In Frankrijk leven Joden „in angst”. Het aantal antisemitische incidenten groeit sterk. Le Pen sr. bedrijft er politiek mee. Cabaretier Dieudonné blijft provoceren met zijn haatgrappen. „Zes miljoen!”

In cabaretier Dieudonné komt Jean-Marie Le Pens archaïsche antisemitisme samen met dat van jonge moslims.
In cabaretier Dieudonné komt Jean-Marie Le Pens archaïsche antisemitisme samen met dat van jonge moslims. foto epa

Al een uur voor aanvang van de voorstelling staan de eerste belangstellenden in de rij. Veertig euro hebben ze betaald om in het Théâtre de la Main d’Or, even achter Bastille, Dieudonné M’bala M’bala in actie te zien. De cabaretier, vooral populair onder jongeren uit de banlieue, wordt „verkeerd begrepen”, zegt de een. Hij „klaagt het systeem aan”, zegt de ander. Maar voor antiracismeorganisaties is hij een symptoom van het alledaags antisemitisme dat de Joodse gemeenschap in Frankrijk dezer dagen in zijn greep heeft.

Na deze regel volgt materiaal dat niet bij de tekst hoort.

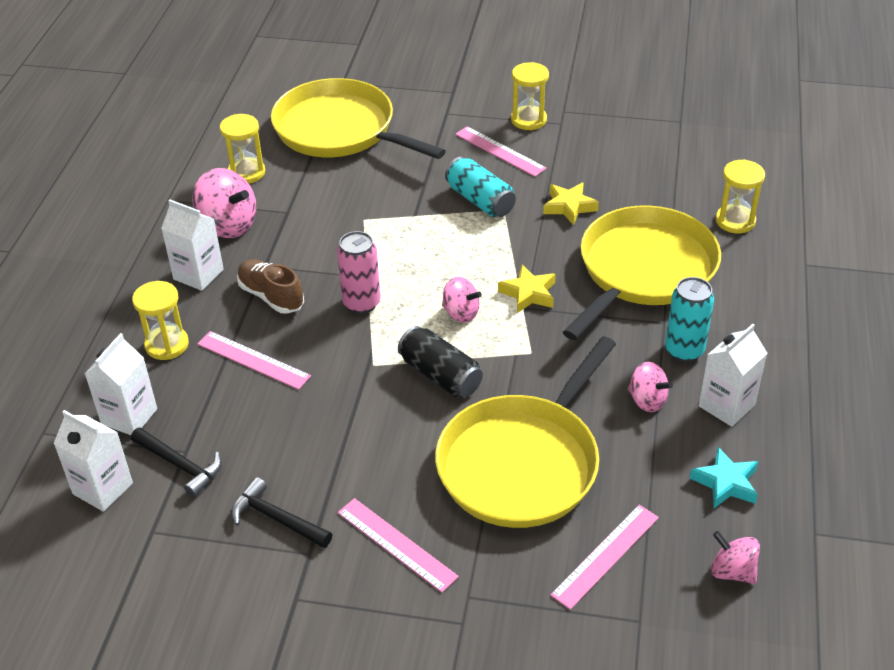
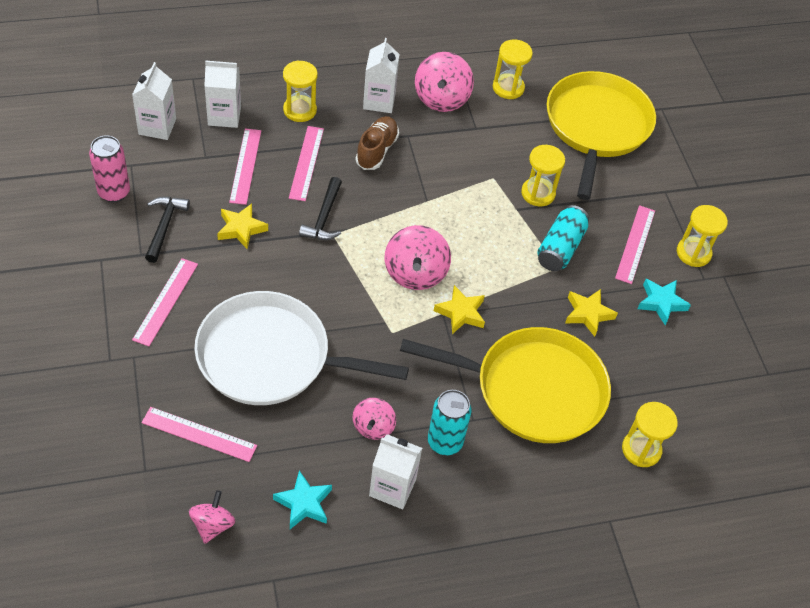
camera: 60 degrees right, 10 degrees up
black hammer [131,427,222,497] -> black hammer moved to [299,177,342,240]
pink can [337,231,380,314] -> pink can moved to [89,135,130,202]
black can [398,326,483,397] -> none
yellow pan [435,336,616,528] -> white pan [194,291,409,405]
pink spinning top [442,277,482,323] -> pink spinning top [385,225,451,290], size x1.63
none -> yellow star [217,203,268,249]
none -> pink ruler [229,129,261,205]
none -> yellow hourglass [521,145,565,207]
none -> turquoise star [637,279,691,325]

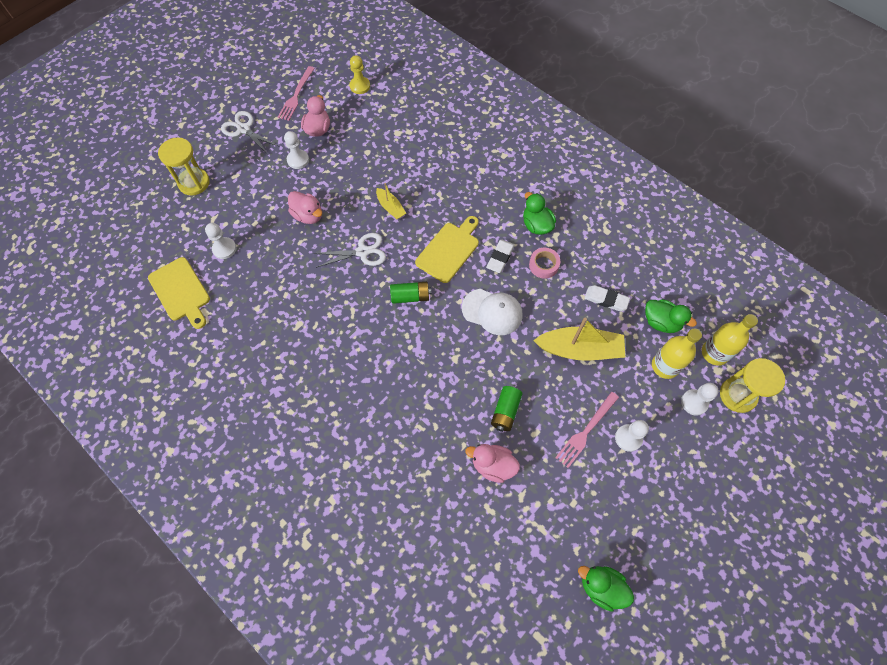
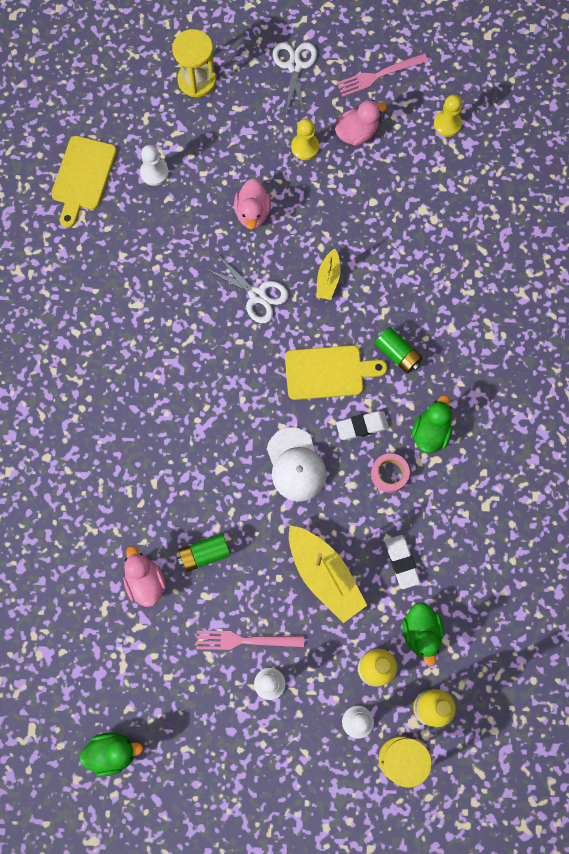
camera: 50 degrees right, 10 degrees up
white pawn [284,131,309,169] -> yellow pawn [291,119,319,160]
green battery [390,282,431,304] -> green battery moved to [375,327,423,373]
green duck [578,566,634,612] -> green duck turned 90 degrees clockwise [79,732,143,777]

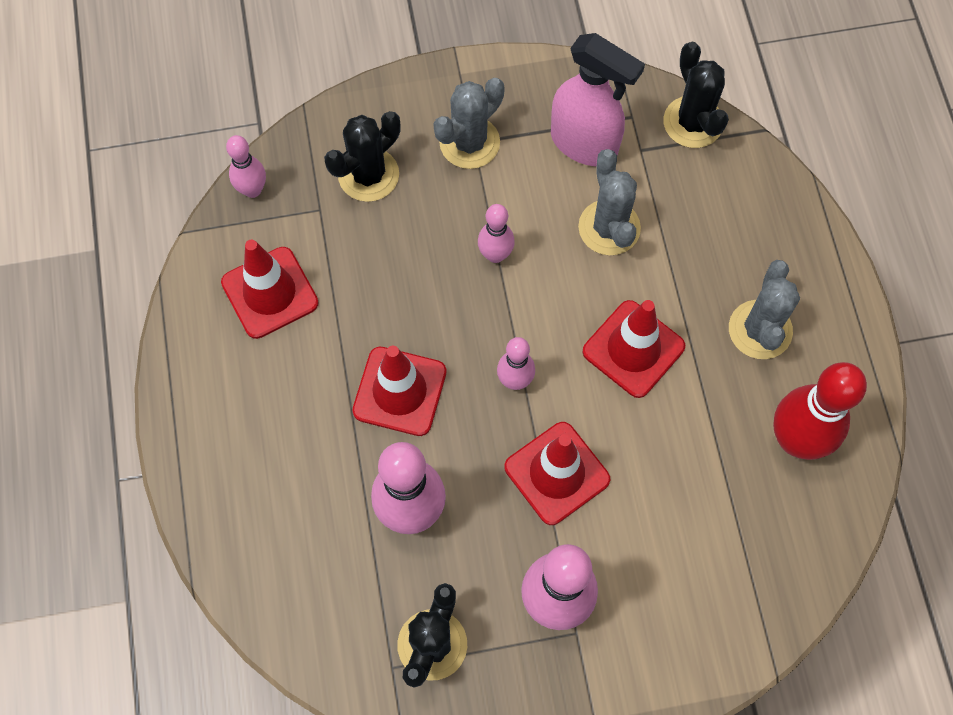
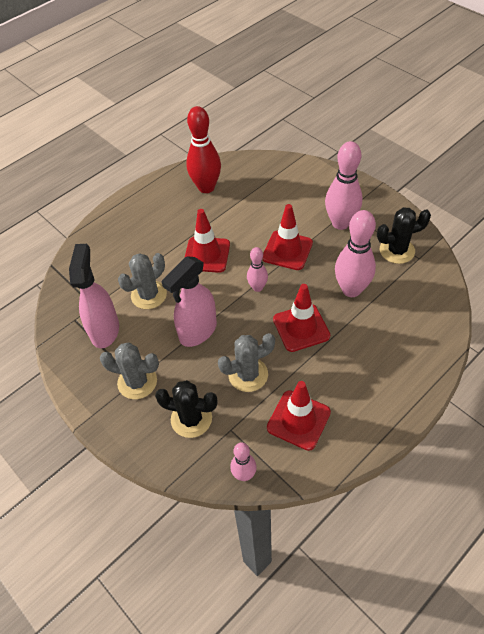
camera: 120 degrees left, 15 degrees down
pink bowling pin [478,204,515,263] -> pink spray bottle [162,256,217,347]
black cactus [663,42,729,148] -> none
grey cactus [729,260,800,359] -> grey cactus moved to [218,333,275,392]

Le Mur heette zijn voorstelling die in januari door de hoogste Franse rechtbank verboden werd. Dieudonné wenste daarin onder andere de Joodse radiopresentator Patrick Cohen een gaskamer toe. De show kreeg een nieuwe naam: Asu Zoa, ‘het gezicht van de olifant’ in de taal van zijn Kameroense vader. De scènes die tot problemen leidden werden aangepast, en de tournee ging verder alsof er niets gebeurd was. Overal in Frankrijk stond Dieudonné de laatste maanden voor volle zalen en in de weekends trad hij op in Parijs, hier in zijn eigen smoezelige theatertje.

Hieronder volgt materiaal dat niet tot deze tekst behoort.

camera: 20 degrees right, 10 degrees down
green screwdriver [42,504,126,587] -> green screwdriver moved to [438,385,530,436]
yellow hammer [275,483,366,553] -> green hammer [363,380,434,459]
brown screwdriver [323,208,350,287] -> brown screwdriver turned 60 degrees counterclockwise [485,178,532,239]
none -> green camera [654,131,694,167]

„Onderzoekers en politici begrijpen niet wat u hier te zoeken heeft”, glimlacht hij vanaf het podium na een joelende ovatie. Het enige decorstuk van de verboden voorstelling, een bordkartonnen muur, is gewoon blijven staan. „Ik ben het kwaad in persoon”, vervolgt hij. De cabaretier maakt een besmuikte quenelle, het armgebaar dat via voetballer Nicolas Anelka wereldberoemd werd en volgens critici nogal op een nazigroet lijkt. „Je kunt niet voor zichtig genoeg zijn”, grapt hij. De zaal doet hem ostentatief na, lacht en fluit.

In hoog tempo passeert een stoet aan typetjes de revue, te beginnen met ‘Guillaume de neonazi’. Die legt uit dat nazi’s geen problemen met zwarten hebben. Nooit gehad ook. „Neem de sprinter Jesse Owens, die goud won in 1936 in Berlijn. ‘Niet Hitler maar Roosevelt keek bij terugkomst in Amerika op me neer’, zei hij”.

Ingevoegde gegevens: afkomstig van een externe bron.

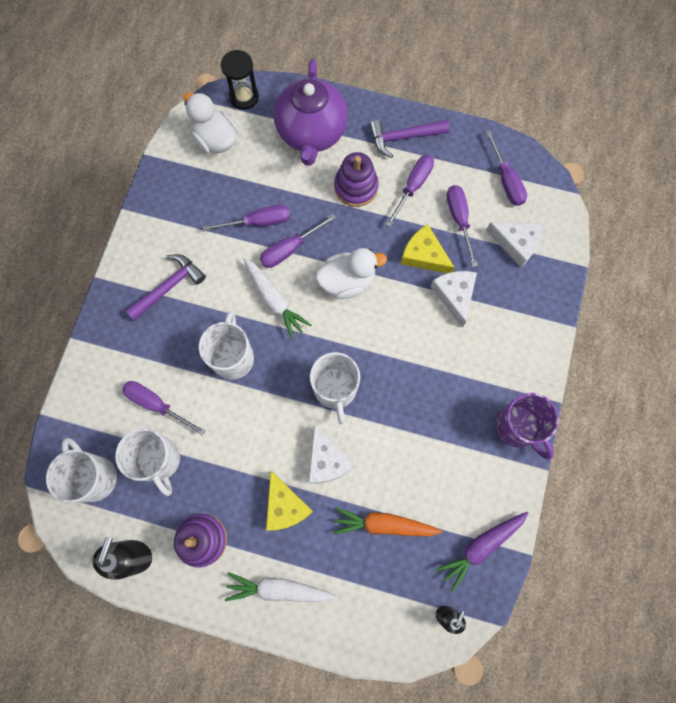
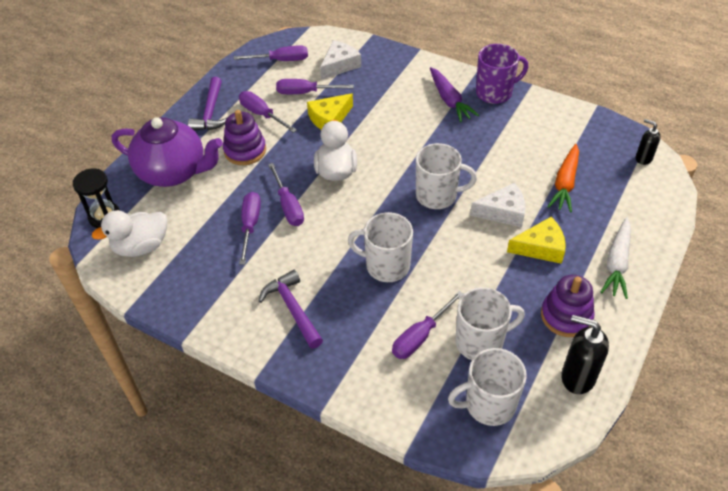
camera: 75 degrees left, 25 degrees down
white carrot [243,258,312,340] -> none
white cheese [430,271,477,327] -> none
purple carrot [436,512,529,592] -> purple carrot moved to [430,67,479,122]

Gejoel weer van het jonge publiek dat ‘black, blanc, beur’ (zwart, wit en Arabisch) is, zoals men hier zegt, een getrouwe dwarsdoorsnede van de Franse multiculturele samenleving. Maar wat precies een grap is en wat niet, blijft onduidelijk. Suggereert de ultralinks begonnen Dieudonné dat nationaal-socialisten het beter voor hadden met Afrikanen dan Amerikaanse imperialisten? Dat ze dezelfde vijand hebben?

Enkele dagen eerder stonden bij zijn theater honderden mensen in de rij voor een lezing van Dieudonnés vriend en adviseur Alain Soral, een zich ‘links-nationalistisch’ noemende revisionist die met evenveel enthousiasme „de Shoah-chantage” en „het Judeonazisme” veroordeelde en de financiële crisis een „Joods-Amerikaans” complot noemde. La Main d’Or was te klein voor alle toeloop.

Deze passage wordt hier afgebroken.